Nato il 10/04/1965 a Keur Bassirou Tiam, era arrivato in Italia più che ventenne per trovare lavoro. Tanti anni da ambulante, stagionale in Trentino e operaio nelle fabbriche di Nord Italia, aveva in Senegal moglie e quattro figli che attendevano le rimesse del capo famiglia, per tirare avanti. Questo per diversi anni. Aziz non si risparmiava nel lavoro, sempre disponibile, di carattere pacato e tranquillo, era ben voluto dagli imprenditori e datori di lavoro e aveva tanti amici anche in paese. Tutto questo all’improvviso finì: una malattia improvvisa colpì il giovane Aziz. Si era sentito male, durante la raccolta delle mele in Trentino, poi dopo un mese trascorso nell'ospedale di Trento fu trasferito a Pabillonis paese di residenza e quì incominciò il lungo calvario.
Malato, senza soldi per il proprio sostentamento e per inviare in famiglia, trovò, però, la solidarietà dei propri connazionali, soprattutto i coinquilini di via Bologna che abitando al primo piano e non potendo, Aziz, negli ultimi tempi, fare le scale, lo portavano a braccia, per fargli respirare un pò d’aria fresca in giardino.
Anche il paese gli venne incontro: la Caritas parrocchiale e i volontari della Croce Verde erano sempre presenti per accompagnarlo all’ospedale di San Gavino, dove, due volte la settimana, era sottoposto a dialisi. Lui ringraziava tutti e la sua gentilezza ispirava empatia e prometteva preghiere al dio della sua fede musulmana, per le attenzioni ricevute. Aveva una forza di volontà straordinaria e nonostante fosse debole, si recava con fatica, in farmacia e fare le commissioni e salutava sempre. Ultimamente, si spostava solo con una carrozzina e chi lo aveva conosciuto, nel pieno della sue forze, trovava difficoltà a riconoscere quel giovane pieno di vita, sorridente e gentile con tutti.

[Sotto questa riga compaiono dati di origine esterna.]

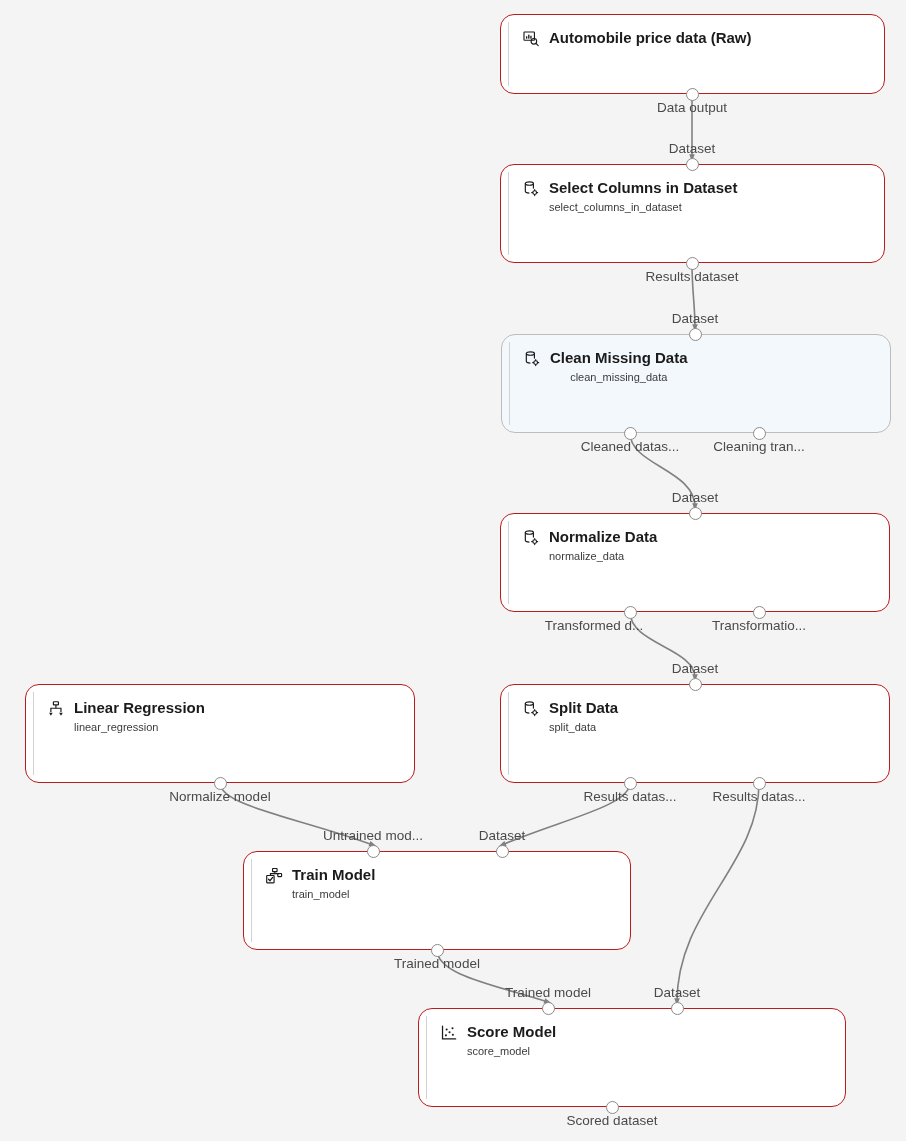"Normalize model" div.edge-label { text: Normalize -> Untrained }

Nell’ultimo periodo era stato ricoverato nella casa di riposo a Monastir. Qui la sua situazione era peggiorata e venne ricoverato al Brotzu, dove il 25 luglio è deceduto. La sua morte ha colpito tutti coloro che lo conoscevano, i suoi connazionale residenti in paese, la famiglia e gli amici del Senegal che hanno accolto con tristezza il rientro della salma, il 31 luglio e partecipato con commozione al funerale che si è svolto il primo agosto. Perché ricordare Aziz? Il giovane senegalese, emigrato, in Italia è l’emblema dei tanti connazionali che arrivano in Italia e in Europa, per forza maggiore, e non per scelta, ma spinti dalla necessità di assicurare “un pasto” ai propri familiari lasciati in patria. Un sistema che anche in tempi non troppi lontani, aveva caratterizzato anche tanti pabillonesi che negli anni 50/60, soprattutto, avevano abbandonato il paese per cercare lavoro nel Nord Italia e in Europa, come manovali operai e minatori e altri lavori umili, ma anche in Sud America e in Australia. Molti, per tanti anni, non tornavano neppure in paese, sia per la lontananza che per la spese di viaggio. Anche Aziz aveva questo problema e poche volte era potuto tornare, soprattutto, durante la malattia, per riabbracciare la moglie e i figli; pochi giorni fa è tornato nel suo Senegal, ma dentro una bara senza poter rivedere i propri cari.